## PROMPT
Extract precisely the lines of the entries below, from the first line through the line containing "In order to".
== THE DATA
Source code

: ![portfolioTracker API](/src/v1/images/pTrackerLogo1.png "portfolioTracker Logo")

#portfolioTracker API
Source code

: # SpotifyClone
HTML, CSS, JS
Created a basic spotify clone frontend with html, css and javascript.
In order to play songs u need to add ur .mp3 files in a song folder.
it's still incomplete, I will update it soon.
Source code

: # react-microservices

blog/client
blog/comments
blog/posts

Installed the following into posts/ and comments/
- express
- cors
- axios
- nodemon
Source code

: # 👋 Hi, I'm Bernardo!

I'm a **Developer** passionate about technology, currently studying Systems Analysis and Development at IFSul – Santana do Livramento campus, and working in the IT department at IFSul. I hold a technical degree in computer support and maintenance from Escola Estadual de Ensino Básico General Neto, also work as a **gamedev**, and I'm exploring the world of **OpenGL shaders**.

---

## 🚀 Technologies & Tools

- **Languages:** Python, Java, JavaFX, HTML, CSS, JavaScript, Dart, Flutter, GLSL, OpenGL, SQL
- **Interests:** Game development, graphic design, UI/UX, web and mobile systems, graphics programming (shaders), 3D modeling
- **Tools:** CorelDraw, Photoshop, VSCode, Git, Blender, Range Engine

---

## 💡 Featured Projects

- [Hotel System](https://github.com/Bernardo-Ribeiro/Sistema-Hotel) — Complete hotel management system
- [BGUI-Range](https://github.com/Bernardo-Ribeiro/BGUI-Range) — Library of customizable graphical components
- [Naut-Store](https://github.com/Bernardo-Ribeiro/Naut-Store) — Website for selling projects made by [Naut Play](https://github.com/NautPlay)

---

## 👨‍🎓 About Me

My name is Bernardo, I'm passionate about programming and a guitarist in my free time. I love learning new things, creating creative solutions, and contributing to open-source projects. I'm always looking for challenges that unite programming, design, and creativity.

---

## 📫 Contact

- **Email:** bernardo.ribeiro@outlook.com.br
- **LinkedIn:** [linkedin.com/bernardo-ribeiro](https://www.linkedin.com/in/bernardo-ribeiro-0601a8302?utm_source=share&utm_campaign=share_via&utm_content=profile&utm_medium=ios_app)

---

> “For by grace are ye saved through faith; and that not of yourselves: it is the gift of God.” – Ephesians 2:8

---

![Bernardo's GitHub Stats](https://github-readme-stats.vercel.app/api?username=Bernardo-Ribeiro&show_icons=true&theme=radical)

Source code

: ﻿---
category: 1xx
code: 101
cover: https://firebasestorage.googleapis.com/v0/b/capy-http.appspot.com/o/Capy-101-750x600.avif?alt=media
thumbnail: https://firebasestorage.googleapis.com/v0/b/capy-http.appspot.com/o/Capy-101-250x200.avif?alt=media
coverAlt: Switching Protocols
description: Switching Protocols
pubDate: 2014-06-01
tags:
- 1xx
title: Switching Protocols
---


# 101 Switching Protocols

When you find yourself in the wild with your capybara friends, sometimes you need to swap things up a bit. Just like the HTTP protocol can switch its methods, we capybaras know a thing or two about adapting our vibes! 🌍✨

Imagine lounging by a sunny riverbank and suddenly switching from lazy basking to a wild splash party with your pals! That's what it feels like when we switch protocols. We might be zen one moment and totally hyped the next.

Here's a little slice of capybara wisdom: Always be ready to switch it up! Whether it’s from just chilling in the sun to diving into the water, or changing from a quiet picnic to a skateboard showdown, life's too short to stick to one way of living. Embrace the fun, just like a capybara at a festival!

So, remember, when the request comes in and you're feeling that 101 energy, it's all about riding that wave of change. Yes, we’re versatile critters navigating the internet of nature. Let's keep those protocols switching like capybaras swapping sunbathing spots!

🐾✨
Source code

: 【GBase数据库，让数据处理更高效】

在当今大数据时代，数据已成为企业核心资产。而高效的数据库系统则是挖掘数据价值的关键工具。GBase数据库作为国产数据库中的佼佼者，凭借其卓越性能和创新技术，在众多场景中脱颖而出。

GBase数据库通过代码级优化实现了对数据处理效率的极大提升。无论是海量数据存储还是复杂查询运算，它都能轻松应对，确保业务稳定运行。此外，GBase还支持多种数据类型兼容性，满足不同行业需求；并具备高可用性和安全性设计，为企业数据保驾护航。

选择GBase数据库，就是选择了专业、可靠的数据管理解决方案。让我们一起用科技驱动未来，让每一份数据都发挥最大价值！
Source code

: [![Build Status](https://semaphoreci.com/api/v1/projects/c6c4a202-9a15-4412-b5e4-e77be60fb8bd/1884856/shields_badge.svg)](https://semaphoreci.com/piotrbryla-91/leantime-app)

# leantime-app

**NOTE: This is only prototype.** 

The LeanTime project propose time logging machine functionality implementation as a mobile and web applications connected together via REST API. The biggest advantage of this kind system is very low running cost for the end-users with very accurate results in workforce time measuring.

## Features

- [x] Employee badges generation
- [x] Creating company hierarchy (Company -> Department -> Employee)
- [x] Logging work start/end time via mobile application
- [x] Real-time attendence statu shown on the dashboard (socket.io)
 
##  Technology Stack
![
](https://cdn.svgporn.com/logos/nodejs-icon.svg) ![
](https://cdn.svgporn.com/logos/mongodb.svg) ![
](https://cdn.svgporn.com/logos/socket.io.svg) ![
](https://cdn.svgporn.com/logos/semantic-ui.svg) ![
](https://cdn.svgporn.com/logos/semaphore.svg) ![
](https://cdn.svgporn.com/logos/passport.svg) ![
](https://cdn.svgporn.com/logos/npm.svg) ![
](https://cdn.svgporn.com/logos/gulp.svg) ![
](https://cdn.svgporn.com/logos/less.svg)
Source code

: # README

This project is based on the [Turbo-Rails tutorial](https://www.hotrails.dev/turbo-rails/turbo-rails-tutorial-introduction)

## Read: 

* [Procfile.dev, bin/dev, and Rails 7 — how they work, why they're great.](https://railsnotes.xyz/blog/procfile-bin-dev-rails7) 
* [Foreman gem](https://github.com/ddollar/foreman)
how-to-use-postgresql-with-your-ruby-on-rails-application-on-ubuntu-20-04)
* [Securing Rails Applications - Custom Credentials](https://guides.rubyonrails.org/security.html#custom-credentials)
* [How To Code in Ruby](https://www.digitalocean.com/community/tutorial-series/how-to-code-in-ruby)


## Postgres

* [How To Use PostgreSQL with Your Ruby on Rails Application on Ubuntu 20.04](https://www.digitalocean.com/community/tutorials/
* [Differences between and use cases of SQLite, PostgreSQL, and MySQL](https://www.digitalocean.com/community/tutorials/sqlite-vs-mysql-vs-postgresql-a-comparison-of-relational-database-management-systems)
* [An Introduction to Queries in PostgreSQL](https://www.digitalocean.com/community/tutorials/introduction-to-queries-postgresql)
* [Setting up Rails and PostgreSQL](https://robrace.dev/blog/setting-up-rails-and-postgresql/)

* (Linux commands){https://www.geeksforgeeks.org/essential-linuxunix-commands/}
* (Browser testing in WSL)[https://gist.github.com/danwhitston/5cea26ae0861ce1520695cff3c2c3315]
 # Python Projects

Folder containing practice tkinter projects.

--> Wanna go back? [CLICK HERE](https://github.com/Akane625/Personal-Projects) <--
====
## EXERCISE ANSWER
Source code

: ![portfolioTracker API](/src/v1/images/pTrackerLogo1.png "portfolioTracker Logo")

#portfolioTracker API
Source code

: # SpotifyClone
HTML, CSS, JS
Created a basic spotify clone frontend with html, css and javascript.
In order to play songs u need to add ur .mp3 files in a song folder.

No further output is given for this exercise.